On International Women's Day in 2002 we should not be running wholeheartedly to embracing the emblem of what is considered the feminist movement but should be standing back and taking a long hard look at what we advocate for our sisters.
MR PRATT (5.03): Mr Speaker, I would like to speak very briefly in support of the comments that have been made on both sides of the house regarding this very important occasion. While I note that Ms Gallagher's MPI relates to the role of women in our community, I notice that Ms Tucker put an international dimension on it. I would like to add that the Australian community has recognised and has worked fairly strongly for women in need in very difficult countries. I could speak for a number of hours about the difficulties women have faced in some quite awful countries under quite awful circumstances and the role of women and men from this country in providing emergency assistance to those people.
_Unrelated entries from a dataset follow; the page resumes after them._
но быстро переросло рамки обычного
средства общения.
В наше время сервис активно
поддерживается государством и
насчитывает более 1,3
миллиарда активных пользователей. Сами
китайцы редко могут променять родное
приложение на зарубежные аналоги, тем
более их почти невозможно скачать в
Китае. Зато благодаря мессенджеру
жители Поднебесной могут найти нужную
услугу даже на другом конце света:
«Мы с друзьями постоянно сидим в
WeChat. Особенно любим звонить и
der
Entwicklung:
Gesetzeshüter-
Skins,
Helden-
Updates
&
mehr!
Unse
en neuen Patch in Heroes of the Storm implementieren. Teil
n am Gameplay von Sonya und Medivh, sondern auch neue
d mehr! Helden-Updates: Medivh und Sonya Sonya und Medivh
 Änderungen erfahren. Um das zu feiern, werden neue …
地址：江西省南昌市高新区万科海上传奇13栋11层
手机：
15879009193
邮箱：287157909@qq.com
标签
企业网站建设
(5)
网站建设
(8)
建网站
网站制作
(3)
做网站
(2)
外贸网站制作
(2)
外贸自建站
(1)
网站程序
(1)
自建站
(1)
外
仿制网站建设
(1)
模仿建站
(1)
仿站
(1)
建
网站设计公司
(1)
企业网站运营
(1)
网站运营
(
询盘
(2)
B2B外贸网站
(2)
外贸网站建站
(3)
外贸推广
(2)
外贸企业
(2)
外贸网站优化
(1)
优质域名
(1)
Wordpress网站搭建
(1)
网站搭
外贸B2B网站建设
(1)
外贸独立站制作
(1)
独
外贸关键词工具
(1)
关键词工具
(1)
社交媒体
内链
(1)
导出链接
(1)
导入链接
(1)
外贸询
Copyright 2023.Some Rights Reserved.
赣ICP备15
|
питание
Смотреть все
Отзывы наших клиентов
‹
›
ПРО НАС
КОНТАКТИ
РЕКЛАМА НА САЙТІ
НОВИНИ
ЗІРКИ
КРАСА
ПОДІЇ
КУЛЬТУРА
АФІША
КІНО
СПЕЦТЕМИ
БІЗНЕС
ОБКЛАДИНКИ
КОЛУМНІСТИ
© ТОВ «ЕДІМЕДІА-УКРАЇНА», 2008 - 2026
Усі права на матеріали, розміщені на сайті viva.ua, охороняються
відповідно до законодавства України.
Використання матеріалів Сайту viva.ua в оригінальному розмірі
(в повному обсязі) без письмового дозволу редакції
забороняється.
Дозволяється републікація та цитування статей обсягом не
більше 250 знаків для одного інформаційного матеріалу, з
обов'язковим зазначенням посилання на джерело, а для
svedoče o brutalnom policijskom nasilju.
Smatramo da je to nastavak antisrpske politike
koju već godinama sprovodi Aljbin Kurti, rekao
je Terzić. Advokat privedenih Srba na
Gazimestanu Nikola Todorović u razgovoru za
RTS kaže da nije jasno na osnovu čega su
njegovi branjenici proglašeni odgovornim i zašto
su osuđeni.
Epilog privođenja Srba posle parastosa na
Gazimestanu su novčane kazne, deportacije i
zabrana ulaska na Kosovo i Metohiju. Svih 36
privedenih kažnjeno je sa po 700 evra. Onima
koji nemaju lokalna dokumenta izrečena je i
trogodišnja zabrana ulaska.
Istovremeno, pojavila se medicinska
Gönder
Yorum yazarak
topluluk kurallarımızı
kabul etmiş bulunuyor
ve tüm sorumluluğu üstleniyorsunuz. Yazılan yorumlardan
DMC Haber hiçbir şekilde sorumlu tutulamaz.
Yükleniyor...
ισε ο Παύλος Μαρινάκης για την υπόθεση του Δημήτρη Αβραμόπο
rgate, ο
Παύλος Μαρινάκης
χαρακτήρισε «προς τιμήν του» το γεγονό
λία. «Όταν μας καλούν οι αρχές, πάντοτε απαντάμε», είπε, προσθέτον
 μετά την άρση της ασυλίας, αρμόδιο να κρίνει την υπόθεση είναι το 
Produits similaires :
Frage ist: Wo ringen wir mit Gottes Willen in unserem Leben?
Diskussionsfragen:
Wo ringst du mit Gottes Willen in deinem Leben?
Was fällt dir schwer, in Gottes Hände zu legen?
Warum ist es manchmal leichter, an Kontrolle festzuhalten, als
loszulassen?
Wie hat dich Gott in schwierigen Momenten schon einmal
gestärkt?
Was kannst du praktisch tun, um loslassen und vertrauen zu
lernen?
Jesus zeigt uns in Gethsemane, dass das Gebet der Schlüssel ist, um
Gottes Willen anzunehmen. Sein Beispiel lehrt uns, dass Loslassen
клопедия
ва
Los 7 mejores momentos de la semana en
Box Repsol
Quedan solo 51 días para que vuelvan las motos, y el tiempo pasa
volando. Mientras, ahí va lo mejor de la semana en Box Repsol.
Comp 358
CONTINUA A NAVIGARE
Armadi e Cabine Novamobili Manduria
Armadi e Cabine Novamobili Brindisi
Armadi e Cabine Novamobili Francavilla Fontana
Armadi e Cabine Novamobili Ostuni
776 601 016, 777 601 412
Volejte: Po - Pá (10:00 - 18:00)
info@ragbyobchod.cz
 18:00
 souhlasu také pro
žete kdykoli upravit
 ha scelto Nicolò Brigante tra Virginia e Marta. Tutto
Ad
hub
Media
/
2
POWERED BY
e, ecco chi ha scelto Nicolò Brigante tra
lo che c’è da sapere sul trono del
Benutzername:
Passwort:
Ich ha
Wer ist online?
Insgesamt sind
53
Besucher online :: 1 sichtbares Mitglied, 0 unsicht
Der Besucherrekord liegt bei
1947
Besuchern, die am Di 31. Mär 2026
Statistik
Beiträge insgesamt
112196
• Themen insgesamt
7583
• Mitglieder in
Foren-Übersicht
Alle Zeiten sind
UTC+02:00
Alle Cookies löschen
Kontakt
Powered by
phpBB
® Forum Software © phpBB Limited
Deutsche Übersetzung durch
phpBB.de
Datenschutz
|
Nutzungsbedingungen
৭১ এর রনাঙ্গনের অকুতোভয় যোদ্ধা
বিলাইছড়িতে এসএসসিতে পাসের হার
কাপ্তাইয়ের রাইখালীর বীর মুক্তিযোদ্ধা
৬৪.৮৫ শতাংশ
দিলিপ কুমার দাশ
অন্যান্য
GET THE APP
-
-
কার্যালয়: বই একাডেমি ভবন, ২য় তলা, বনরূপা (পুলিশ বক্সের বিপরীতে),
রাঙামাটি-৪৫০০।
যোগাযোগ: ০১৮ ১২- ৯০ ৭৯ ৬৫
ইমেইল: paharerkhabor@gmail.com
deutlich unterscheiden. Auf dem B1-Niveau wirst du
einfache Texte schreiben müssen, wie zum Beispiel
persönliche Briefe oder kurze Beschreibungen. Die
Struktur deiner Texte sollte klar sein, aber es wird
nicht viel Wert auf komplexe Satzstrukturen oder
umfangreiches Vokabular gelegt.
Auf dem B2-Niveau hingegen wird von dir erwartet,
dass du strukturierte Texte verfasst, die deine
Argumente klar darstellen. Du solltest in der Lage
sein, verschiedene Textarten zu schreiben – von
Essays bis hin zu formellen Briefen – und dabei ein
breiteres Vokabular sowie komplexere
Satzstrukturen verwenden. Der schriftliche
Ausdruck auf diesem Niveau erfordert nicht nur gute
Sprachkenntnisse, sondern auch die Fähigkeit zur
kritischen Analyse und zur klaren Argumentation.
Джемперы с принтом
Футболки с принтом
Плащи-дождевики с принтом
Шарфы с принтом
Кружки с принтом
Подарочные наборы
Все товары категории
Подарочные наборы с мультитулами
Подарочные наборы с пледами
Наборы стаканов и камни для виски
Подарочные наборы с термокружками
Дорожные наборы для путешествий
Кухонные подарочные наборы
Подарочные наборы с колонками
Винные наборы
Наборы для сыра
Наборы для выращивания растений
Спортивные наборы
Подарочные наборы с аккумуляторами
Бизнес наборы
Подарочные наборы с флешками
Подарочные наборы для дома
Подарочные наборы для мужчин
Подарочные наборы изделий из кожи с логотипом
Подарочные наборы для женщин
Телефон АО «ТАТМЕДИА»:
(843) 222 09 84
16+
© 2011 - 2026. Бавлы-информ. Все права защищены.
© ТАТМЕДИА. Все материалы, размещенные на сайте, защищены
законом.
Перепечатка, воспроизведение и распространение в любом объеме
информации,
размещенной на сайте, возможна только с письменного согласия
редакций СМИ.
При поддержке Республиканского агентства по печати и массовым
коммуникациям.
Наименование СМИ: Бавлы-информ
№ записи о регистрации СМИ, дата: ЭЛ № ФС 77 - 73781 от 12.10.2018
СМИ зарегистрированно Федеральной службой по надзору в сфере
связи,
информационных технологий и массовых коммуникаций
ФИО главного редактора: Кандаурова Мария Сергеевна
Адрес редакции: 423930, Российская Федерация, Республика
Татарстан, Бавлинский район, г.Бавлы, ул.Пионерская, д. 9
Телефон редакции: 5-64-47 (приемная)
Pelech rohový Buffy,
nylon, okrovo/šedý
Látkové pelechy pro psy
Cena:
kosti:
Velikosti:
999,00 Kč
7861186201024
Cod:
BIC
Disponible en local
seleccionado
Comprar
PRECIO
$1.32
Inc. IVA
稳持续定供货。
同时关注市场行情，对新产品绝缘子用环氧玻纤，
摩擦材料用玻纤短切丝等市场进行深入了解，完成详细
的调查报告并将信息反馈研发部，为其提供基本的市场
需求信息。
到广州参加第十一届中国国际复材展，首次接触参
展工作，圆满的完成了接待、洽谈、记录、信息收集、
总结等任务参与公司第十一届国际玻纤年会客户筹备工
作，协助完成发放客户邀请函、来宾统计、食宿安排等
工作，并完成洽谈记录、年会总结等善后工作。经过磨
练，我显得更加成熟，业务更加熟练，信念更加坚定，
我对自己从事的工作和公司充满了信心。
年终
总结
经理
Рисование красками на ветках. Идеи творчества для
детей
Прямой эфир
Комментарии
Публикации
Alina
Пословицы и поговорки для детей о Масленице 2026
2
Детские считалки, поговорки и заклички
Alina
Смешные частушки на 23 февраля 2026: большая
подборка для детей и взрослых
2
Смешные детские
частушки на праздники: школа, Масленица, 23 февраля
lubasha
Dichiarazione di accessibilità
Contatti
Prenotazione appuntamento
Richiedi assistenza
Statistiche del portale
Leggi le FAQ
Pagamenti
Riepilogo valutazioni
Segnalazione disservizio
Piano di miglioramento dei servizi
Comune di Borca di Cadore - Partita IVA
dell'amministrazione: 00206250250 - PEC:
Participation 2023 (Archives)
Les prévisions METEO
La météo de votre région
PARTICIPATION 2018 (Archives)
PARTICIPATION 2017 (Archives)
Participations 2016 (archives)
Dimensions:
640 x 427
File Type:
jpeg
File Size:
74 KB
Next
I often think of the hundred or so thousand Iraqi widows, many with children, trapped in the Kurdish enclave in north-eastern Iraq in the years immediately after the gulf war. Tens of thousands of them are still there, unable to be reintegrated into their communities. These sorts of refugees do not necessarily have access to the people smuggling trade. There are many women in many places throughout the Balkans and Africa in very difficult circumstances. One wonders what is going to happen to their livelihood in the years to come.
While we celebrate our own situation and the improving situation of women in this country, I hope we continue to provide the assistance we have been proudly providing overseas to people of all genders and all backgrounds in serious need, recognising the privileged position we are in in this country.
Following Ms Tucker's speech, I would like to say that I think both genders are working extremely hard overseas on conflict resolution, the provision of aid to communities and the development of civil society. It is true that it is the women in Third World countries who are showing the way. It tends to be the women who are slowly breaking ground in conflict resolution and the development of civil societies in very difficult countries.
I hope that those participating tomorrow in events around the country enjoy themselves and I wish everybody the best.
MR CORBELL (Minister for Education, Youth and Family Services, Minister for Planning and Minister for Industrial Relations) (5.06): It is important to acknowledge the significance of International Women's Day to be celebrated tomorrow. Its historical and community significance has been well explained by Ms Dundas, Ms Macdonald and Ms Gallagher in particular and by Ms Tucker and other contributors.
It is important to recognise that it is not solely a day with historical resonance but a day which is very much still required in the contemporary debates our community faces. It is also important that men acknowledge the significance of the day and recognise its contemporary relevance in our community.